New York City's proposed congestion pricing plan would help raise billions of dollars for mass transit projects and provide traffic congestion and air quality benefits throughout the region. Yet to hear some politicians tell it, congestion pricing is nothing but a "regressive tax" which would impact "working stiffs" who must drive to their jobs.
But how many workers in these politicians' districts would actually be affected by a congestion pricing fee? No matter where you look and how you slice it - by county or by local, state, or federal legislative district - the answer is: Not many.
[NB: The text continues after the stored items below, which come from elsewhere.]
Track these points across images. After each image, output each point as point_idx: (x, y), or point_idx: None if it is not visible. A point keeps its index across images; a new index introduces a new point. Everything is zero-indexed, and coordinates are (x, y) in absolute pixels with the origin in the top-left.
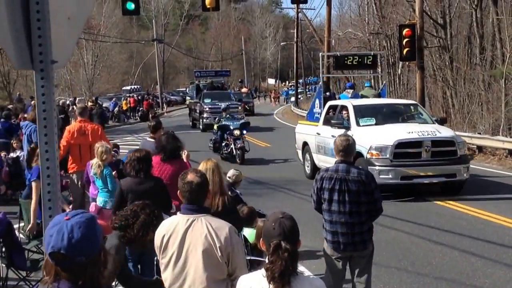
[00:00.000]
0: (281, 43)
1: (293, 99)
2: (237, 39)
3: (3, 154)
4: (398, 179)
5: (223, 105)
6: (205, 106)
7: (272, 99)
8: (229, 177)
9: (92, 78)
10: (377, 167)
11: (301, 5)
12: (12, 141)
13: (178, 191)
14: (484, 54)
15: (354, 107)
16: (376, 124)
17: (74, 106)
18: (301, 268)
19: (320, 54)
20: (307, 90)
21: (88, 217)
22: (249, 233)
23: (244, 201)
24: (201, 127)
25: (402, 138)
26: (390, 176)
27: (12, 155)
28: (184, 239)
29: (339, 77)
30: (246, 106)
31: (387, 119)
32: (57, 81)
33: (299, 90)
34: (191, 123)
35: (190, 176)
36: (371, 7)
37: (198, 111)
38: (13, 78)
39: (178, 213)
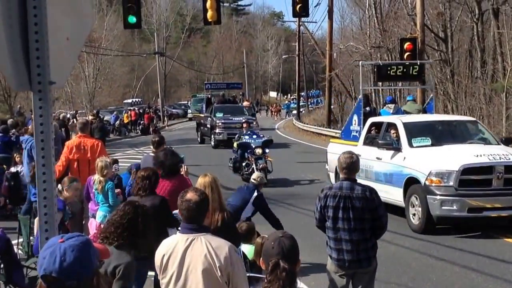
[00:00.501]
0: (283, 56)
1: (295, 112)
2: (239, 52)
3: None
4: (464, 211)
5: (242, 119)
6: (217, 121)
7: (273, 113)
8: (254, 179)
9: (93, 91)
10: (438, 197)
11: (302, 18)
12: (15, 155)
13: (178, 209)
14: (485, 68)
15: (405, 124)
16: (432, 144)
17: (75, 120)
18: (300, 285)
19: (360, 63)
20: (309, 103)
21: (83, 240)
22: (248, 249)
23: (266, 202)
24: (212, 143)
25: (469, 163)
26: (454, 207)
27: (12, 169)
28: (184, 258)
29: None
30: None
31: (443, 139)
32: (58, 94)
33: (301, 103)
34: (199, 138)
35: (189, 195)
36: (372, 21)
37: (209, 126)
38: (14, 91)
39: (177, 232)
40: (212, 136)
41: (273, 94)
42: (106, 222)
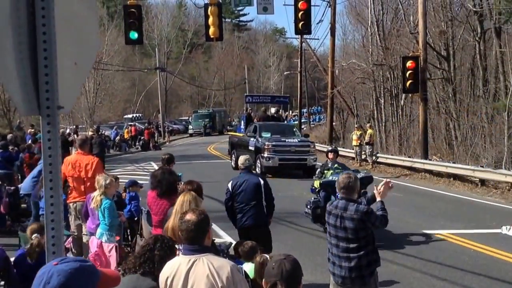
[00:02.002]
0: (285, 73)
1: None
2: (240, 68)
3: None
4: None
5: (297, 140)
6: (266, 143)
7: None
8: (241, 164)
9: (94, 106)
10: None
11: (305, 35)
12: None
13: (179, 232)
14: (487, 87)
15: None
16: None
17: (75, 135)
18: None
19: None
20: (310, 120)
21: (74, 266)
22: (249, 268)
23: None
24: (258, 169)
25: None
26: None
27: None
28: (187, 280)
29: None
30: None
31: None
32: None
33: (302, 120)
34: (234, 163)
35: (188, 216)
36: (374, 38)
37: (252, 148)
38: (14, 106)
39: (180, 254)
40: (259, 161)
41: (274, 110)
42: (137, 253)
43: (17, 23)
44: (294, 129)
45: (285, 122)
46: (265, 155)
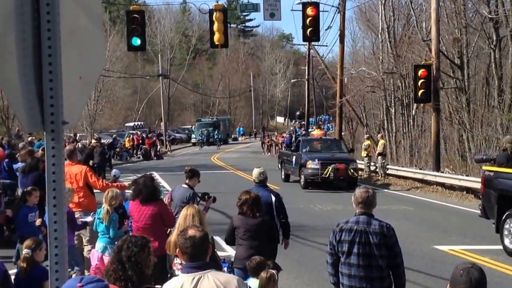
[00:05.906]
0: (292, 80)
1: None
2: (246, 75)
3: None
4: None
5: None
6: None
7: (267, 147)
8: (256, 177)
9: (94, 113)
10: None
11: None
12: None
13: (178, 249)
14: (503, 97)
15: None
16: None
17: (75, 144)
18: None
19: None
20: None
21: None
22: (254, 283)
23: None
24: None
25: None
26: None
27: None
28: None
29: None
30: (350, 170)
31: None
32: None
33: (309, 130)
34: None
35: (192, 232)
36: (385, 45)
37: None
38: (12, 113)
39: (180, 273)
40: None
41: (280, 119)
42: (110, 258)
43: (22, 36)
44: None
45: None
46: None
An examination of 2000 Census data, done by the Tri-State Campaign and the Pratt Center for Community Development, shows that the vast majority of commuters in New York City and the surrounding counties would not be affected by a congestion pricing fee because they do not drive alone to the proposed congestion pricing zone (Manhattan below 60th Street). The analysis also shows that vehicle-owning households throughout the region are wealthier than households without access to a vehicle. These trends hold true not only in Manhattan but in the outer boroughs, in New Jersey, on Long Island, and in Rockland, Westchester, and Putnam counties.
The fact sheets contain, for each county or legislative district, a breakdown of commuting patterns by mode and destination, vehicle ownership statistics, and the average incomes of vehicle-owning households and non-vehicle-owning households.